Le principe de proportionnalité doit d'abord être pris en considération lorsqu'il s'agit de décider de l'opportunité du séquestre en couverture de frais. L'autorité pénale doit disposer d'indices lui permettant de douter du futur recouvrement des frais auxquels le prévenu sera condamné. Cela peut être le cas si le prévenu procède à des transferts de biens aux fins d'empêcher une soustraction ultérieure ou si le prévenu tente de se soustraire à la procédure par la fuite, sans avoir fourni aucune garantie (Message du Conseil fédéral relatif à l'unification du droit de procédure pénale du 21 décembre 2005 [ci-après: le Message] FF 2005 1229; cf. également arrêts 1B_379/2013 du 6 décembre 2013 consid. 2.3.2; 1B_274/2012 du 11 juillet 2012 consid. 3.1). Le principe de proportionnalité entre aussi en ligne de compte lorsqu'il s'agit de déterminer la valeur des biens à mettre sous séquestre (cf. le Message, p. 1229); sous cet angle, le respect de ce principe se limite pour l'essentiel à la garantie du minimum vital (arrêt 1P.21/2007 du 2 mai 2007; ATF 106 III 107). Quant au montant définitif des frais judiciaires, il ne sera connu qu'à l'issue de la procédure et le principe de proportionnalité n'est violé que si le montant saisi en garantie des coûts de procédure est manifestement disproportionné par rapport aux coûts estimés (arrêts 1B_379/2013 du 6 décembre 2013 consid. 2.3.3; 1B_274/2012 du 11 juillet 2012 consid. 3.1). 
 
2.2. En l'occurrence, le recourant ne conteste pas que l'instruction en cours à son encontre porte sur de graves infractions (cf. notamment les coups de feu tirés sur sa femme et ses beaux-parents) et qu'il a reconnu les faits principaux, avec comme conséquence une probable condamnation et la mise à charge des frais de procédure en application de l'art. 426 CPP. Il soutient en revanche que l'importance des chefs de prévention ne permettrait pas de retenir qu'il ne s'acquitterait pas de ses obligations pécuniaires. Il omet cependant de relever que le raisonnement de la cour cantonale ne s'appuie pas sur ces seuls indices. En effet, celle-ci a aussi constaté qu'un risque de fuite était avéré en l'espèce (cf. également la décision de prolongation de la détention du Tribunal des mesures de contrainte du 6 février 2014). Au vu de l'ensemble des circonstances et notamment de ce dernier élément - sur lequel le recourant ne développe aucune argumentation -, le séquestre en vue de garantir les frais et indemnités n'est sur ce point pas critiquable.  

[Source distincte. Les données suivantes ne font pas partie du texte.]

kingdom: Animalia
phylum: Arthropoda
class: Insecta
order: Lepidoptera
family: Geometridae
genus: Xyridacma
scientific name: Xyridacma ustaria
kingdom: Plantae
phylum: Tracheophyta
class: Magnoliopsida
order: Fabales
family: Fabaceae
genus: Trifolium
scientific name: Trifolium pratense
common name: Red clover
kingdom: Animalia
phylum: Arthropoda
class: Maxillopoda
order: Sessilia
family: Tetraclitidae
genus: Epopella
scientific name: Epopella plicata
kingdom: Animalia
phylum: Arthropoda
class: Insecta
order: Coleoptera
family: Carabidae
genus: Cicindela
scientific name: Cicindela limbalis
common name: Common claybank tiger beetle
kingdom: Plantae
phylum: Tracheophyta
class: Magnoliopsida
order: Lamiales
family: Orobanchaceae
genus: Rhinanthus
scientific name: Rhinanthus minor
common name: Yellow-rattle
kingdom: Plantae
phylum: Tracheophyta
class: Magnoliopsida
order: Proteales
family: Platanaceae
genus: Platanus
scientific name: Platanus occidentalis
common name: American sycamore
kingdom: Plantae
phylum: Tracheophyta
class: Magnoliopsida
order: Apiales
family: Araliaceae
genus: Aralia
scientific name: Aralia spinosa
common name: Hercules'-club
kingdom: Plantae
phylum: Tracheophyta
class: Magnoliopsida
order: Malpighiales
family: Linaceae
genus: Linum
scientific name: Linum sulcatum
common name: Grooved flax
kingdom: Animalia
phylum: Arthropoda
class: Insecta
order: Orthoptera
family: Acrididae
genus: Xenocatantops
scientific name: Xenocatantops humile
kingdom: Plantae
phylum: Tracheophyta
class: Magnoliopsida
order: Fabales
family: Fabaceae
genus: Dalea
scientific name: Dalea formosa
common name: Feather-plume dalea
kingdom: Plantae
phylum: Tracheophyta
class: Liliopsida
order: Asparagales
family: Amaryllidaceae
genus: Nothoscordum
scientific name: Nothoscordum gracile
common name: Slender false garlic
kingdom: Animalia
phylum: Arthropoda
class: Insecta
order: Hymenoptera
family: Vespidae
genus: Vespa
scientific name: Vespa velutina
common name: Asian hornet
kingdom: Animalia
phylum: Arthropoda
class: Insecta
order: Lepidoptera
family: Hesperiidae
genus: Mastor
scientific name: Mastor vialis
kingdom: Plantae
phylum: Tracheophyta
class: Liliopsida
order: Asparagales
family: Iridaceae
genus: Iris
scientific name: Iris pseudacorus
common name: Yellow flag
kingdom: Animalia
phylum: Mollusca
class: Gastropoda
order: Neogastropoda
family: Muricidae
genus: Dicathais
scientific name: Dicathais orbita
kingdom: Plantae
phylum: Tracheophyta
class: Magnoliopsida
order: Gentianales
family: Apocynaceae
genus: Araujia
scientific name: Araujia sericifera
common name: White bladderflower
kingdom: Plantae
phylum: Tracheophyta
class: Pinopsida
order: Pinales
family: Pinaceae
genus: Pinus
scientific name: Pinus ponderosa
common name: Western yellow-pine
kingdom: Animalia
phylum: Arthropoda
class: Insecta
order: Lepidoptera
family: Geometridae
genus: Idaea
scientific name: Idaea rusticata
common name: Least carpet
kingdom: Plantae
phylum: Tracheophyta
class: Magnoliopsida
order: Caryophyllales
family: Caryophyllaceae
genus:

La saisie opérée (18'000 fr.) n'apparaît ensuite pas disproportionnée par rapport aux possibles frais de la procédure judiciaire (environ 25'474 fr. 20 au 21 février 2014), ce que ne prétend d'ailleurs pas le recourant. Ce dernier soutient cependant que ces 18'000 fr. constitueraient ses seuls biens. Se limitant à relever que l'entretien courant du prévenu, en tant que détenu, est entièrement pris en charge par le canton, la juridiction cantonale ne donne aucune indication sur la situation financière de celui-ci, en Suisse ou en Turquie. Dès lors que cette question est pourtant déterminante s'agissant du contrôle de la proportionnalité de la mesure, il appartenait à l'autorité précédente d'instruire et d'examiner cette question. En l'absence de toute considération sur ce point, le raisonnement tenu par la Chambre des recours pénale viole le droit fédéral. Partant, le grief relatif à la violation du principe de proportionnalité doit être admis. 
 
3.   
Il s'ensuit que le recours est partiellement admis et l'arrêt entrepris annulé dans la mesure où il n'examine pas de manière complète le respect du principe de proportionnalité de la mesure prononcée à l'encontre du recourant. 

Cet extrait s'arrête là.